While I really don’t feel like looking back on my visit to the ER, I realized again the value of each doctor encounter. My team of doctors range from the holistic, alternative, way out there, oncologist, internist, and every doctor in between. I have realized some very important tips and tricks about doctors. First, if a doctor isn’t listening, chances are he/she will never hear you. This is case and point from the beginning of my cancer job. If you are afraid to ask a question from any of these doctors, you have the wrong doctor. If you don’t like what a doctor says, you should listen carefully. Most doctors have reasons for saying their messages a certain way. Some are realists, some are optimists, some are just as afraid of the truth as you are and some choose to ignore the negative. I have learned that each doctor has something to offer and each new doctor usually has something to offer too. They all have their expertise. They all have their strengths. Most importantly, they are people too and they are human. They may shed a tear or two or even lose it out of frustration either with you or with your disease. There are always reasons. I will look at this past weekend as another reminder of how fortunate I am with my team. Yes, the ER doctor was a bit freaked out about my blood counts (remember he is not an oncologist), so I did not force the issue, but smiled quietly inside as these were my lucky numbers. This ER doctor did know a lot about peritoneal cancer. He understood how it spreads and how the cancer  formed. He explained things in basic terms about some of the spreading is like a boil on your skin with a bunch of nerve endings. This could explain the misunderstanding that cancer does not hurt.  Yes, my oncologist (although in Europe) was holding my hand virtually through back and forth emails from Europe. It felt as if he was in the room with me. Yes, my internist called to find out what happened the next day and wanted to know if she could help with anything.

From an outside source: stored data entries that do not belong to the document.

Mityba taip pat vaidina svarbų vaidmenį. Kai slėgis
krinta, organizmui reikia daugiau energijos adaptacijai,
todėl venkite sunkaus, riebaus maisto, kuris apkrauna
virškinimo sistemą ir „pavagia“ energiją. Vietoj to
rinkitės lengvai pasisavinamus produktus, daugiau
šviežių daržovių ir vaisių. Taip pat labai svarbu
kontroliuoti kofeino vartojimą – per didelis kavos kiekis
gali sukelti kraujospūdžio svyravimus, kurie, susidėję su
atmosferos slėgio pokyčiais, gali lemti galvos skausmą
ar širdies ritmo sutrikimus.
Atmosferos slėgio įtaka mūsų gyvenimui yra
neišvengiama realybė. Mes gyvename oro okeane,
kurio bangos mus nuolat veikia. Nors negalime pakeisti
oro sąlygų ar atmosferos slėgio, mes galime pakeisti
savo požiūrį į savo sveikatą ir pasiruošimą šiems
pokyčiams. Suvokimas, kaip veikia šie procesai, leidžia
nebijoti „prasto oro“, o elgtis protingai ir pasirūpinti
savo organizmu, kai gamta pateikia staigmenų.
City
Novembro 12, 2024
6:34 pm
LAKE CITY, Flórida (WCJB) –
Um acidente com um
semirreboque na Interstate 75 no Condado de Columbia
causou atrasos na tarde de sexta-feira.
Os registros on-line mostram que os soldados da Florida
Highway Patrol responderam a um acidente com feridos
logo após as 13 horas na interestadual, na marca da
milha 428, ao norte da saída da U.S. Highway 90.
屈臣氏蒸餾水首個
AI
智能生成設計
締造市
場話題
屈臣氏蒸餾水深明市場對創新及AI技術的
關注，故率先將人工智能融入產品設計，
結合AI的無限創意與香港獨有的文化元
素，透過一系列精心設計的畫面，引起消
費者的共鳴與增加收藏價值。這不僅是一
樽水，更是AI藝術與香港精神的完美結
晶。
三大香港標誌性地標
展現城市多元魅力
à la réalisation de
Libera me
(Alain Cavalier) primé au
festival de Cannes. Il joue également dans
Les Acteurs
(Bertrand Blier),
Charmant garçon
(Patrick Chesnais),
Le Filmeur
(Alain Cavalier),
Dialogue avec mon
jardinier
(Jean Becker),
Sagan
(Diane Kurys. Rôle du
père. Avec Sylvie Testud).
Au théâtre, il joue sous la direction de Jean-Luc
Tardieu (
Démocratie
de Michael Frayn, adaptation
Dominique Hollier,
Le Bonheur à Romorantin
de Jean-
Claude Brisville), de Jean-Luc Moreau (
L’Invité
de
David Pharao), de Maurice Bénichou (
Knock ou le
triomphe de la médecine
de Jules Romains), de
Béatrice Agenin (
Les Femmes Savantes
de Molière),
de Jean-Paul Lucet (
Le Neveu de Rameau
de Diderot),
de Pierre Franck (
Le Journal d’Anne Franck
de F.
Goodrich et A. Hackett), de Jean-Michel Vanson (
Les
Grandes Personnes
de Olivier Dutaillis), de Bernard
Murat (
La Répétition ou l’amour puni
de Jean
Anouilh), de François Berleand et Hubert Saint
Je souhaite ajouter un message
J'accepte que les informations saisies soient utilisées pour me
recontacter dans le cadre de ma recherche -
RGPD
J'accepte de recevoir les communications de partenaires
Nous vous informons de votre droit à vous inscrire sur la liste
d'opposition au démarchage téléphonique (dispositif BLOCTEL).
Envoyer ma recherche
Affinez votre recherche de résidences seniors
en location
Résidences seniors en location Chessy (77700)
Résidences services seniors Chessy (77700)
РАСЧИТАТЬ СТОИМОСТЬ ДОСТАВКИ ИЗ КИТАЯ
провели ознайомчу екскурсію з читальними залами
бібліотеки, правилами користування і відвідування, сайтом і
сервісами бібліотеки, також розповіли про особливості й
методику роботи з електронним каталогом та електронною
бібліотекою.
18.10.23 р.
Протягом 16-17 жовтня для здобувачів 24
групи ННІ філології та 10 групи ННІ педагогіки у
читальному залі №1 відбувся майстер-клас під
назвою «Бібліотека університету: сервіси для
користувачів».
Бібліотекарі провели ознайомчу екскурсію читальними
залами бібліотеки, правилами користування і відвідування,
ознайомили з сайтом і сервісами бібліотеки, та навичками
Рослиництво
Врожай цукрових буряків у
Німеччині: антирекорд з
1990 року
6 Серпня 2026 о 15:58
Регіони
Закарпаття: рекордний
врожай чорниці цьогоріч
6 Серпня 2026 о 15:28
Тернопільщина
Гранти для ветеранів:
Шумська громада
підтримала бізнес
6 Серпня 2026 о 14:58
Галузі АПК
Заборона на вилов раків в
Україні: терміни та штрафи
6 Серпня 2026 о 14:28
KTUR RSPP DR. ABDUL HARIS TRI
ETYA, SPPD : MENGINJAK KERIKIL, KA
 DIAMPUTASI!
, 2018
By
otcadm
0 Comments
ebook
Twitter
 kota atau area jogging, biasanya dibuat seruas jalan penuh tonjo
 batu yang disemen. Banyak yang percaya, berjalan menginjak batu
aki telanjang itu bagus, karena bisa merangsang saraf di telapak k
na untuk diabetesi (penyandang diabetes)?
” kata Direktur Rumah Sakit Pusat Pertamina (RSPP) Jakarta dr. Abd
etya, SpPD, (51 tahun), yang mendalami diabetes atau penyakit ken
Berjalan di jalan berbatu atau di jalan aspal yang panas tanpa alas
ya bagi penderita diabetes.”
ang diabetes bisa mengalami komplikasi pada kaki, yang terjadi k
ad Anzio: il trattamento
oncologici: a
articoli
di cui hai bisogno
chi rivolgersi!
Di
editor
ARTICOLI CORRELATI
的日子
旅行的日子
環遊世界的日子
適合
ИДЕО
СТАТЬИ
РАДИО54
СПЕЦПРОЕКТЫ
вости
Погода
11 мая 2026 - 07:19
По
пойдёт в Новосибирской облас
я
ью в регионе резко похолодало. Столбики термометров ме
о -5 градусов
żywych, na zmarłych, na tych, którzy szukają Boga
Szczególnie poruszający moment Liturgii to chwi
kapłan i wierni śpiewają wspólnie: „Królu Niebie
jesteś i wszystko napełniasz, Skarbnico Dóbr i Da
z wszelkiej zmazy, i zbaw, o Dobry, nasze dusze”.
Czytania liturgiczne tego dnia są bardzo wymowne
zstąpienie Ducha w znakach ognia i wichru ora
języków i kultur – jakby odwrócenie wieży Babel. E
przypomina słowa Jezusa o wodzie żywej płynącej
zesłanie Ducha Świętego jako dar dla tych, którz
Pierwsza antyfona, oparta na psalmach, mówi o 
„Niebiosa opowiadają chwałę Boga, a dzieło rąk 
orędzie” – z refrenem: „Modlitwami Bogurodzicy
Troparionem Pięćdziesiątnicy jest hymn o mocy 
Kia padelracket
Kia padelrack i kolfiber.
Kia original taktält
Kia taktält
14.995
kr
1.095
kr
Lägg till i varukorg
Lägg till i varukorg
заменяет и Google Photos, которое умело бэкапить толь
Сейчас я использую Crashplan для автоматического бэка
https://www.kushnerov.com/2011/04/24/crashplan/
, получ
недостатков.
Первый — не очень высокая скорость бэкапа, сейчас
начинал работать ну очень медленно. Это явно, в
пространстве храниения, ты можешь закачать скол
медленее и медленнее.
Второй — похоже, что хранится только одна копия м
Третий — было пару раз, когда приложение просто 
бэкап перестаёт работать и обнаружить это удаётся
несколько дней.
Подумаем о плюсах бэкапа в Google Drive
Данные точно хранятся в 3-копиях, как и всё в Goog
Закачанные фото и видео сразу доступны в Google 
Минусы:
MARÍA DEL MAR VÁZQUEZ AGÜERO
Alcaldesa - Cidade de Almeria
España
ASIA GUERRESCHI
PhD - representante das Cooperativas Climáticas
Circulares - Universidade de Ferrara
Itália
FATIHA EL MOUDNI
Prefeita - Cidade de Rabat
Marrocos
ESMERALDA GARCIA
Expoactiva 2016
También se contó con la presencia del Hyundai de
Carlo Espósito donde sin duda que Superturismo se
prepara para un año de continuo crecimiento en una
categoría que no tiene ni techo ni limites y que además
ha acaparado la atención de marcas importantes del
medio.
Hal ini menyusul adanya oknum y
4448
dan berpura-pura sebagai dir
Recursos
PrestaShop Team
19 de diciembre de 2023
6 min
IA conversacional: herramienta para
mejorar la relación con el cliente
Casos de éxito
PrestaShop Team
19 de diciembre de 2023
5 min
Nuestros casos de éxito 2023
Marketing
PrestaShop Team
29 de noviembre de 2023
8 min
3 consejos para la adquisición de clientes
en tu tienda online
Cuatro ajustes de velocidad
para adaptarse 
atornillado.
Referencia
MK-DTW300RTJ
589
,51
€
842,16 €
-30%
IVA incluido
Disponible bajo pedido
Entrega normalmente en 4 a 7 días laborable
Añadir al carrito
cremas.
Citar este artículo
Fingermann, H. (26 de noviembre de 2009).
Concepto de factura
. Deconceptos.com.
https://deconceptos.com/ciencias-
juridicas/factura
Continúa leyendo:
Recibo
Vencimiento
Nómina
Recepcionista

I may get frustrated with my team, but have come to understand them for what they each bring to my race to win. I have also come to love each one of them for the reason they do care in their own way. So, I have learned so much from each of my doctors and I hope you have the same type of team for your children and for your family. Not only is medicine a science, but it is a delicate balance of understanding and knowing your patients. It is not an exact science. No one has all the answers. It is a constant puzzle and game which can be frustrating for all involved. As long as your doctors hear you and hear what you are saying, you have the team. I know that without this team and their knowledge, I wouldn’t be able to embark on my adventure knowing that we all need a vacation from cancer.  I am so excited and looking forward to enjoying every single minute (yes, even the hours and hours on the airplane). Enjoy your summer…enjoy your family.